Sunday morning and Michael IS glued to the television - to ITV1's The Championship. But, unlike managers and agents, he doesn't watch the players. He's looking at the grass.
"I never miss it. I look at how certain grounds are coping, those whose grass is good, those whose isn't. Often, on a Monday we (groundsmen) ring each other up and talk about pitches - our own and others."
"But, most of the time, we keep to ourselves - just certain ones you're that friendly with."
In fact, groundsmen from all over the Football League will be heading for Stoke City's Britannia Stadium on April 30 for a seminar, finding out what's new as well as trading ideas and keeping secrets.
"If I could make any changes now I would probably ask for a clear plastic roof on the South stand to get more sun through - like they've got at Arsenal's new Emirates Stadium. To be fair, they did move the whole of our Arena about ten degrees to allow more light in. And we also have airflow corridors around the stadium to allow more airflow around the stadium bowl."
Michael shrugs his shoulders in an air of resignation. But he's not complaining. The days when they had a mower or two, rollers and forks are long gone. At this level in soccer it's much more high tech and he laughs when he admits to "constantly asking for new and better equipment". Do they listen to his pleas? "Sometimes, sometimes not."

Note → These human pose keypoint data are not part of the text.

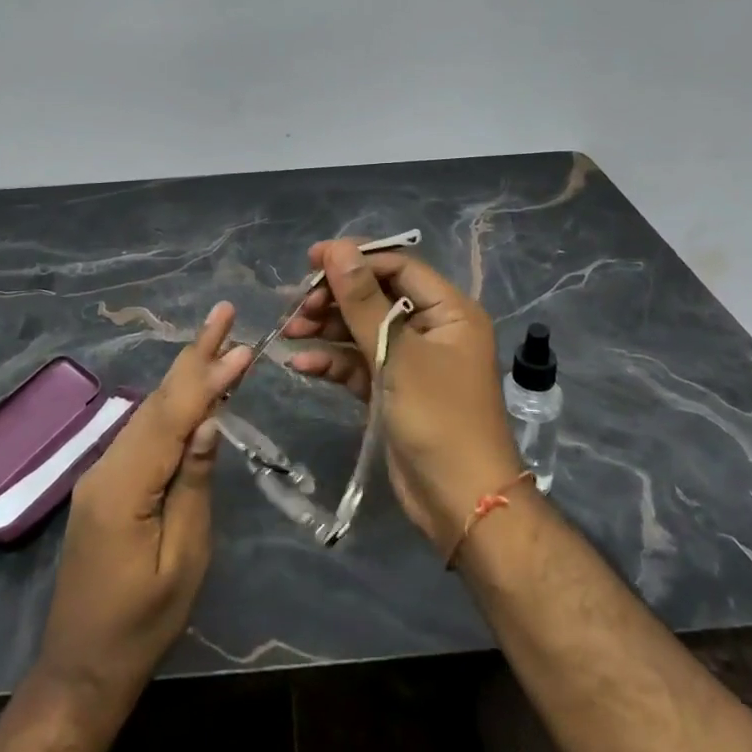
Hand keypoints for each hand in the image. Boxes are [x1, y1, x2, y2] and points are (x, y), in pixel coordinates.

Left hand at [34, 303, 251, 709]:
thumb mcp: (182, 560)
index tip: (241, 343)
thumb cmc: (142, 623)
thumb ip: (194, 485)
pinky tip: (192, 392)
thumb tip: (208, 421)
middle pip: (157, 401)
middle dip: (194, 355)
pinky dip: (172, 405)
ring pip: (149, 412)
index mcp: (125, 486)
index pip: (173, 416)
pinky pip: (143, 433)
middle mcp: (107, 466)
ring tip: (218, 342)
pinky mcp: (106, 484)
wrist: (83, 666)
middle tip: (223, 314)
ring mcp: (102, 473)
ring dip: (185, 375)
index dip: (208, 376)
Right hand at [285, 240, 522, 548]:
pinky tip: (302, 364)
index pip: (397, 266)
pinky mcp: (393, 388)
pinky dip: (333, 360)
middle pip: (376, 296)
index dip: (354, 259)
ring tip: (290, 332)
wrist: (461, 502)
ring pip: (363, 329)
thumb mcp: (397, 354)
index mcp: (448, 310)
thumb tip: (337, 249)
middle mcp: (431, 328)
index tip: (311, 261)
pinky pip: (360, 362)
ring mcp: (411, 360)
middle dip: (335, 298)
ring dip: (327, 328)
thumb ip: (363, 301)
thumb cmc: (439, 418)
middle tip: (297, 306)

He's constantly checking there's no disease on his grass, in case it is stressed or suffering from leaf spot which stunts growth - and then there's microscopic worm and heat exhaustion.
New laser guided technology means that marking the pitch out is simpler than it used to be.
Managers today want to practice more on the pitch itself and yet have more quality in the surface. But you won't hear any complaints from this Grounds Manager.
"Chris Coleman is fantastic to work with and leaves all the pitch-related stuff to me. That's great and how it should be. Makes it so easy."
It is the ultimate labour of love.
And, for those of a certain age and beyond, you might well remember that BBC Match of the Day once made great play when covering a game at Highfield Road that something was different.
Some managers want the grass cut in strips or blocks. But Michael Finch was the man who brought us circles - it was cut in a mesmerising circle after circle, absolutely perfect fanning out from the centre spot.
I had long wondered why ? To distract the opposition in some way, to mark the club out as different - or for the then newly crowned Highfield Road groundsman to stamp his style?
The answer is much simpler. "I got bored one day, that's all."
Michael Finch was off. Two rugby pitches to prepare, four place kickers to supervise and then a week to get the surface 'just so' again for the visit of promotion hopefuls Reading on the 4th April who will, like most visitors, cast covetous eyes over Michael's handiwork.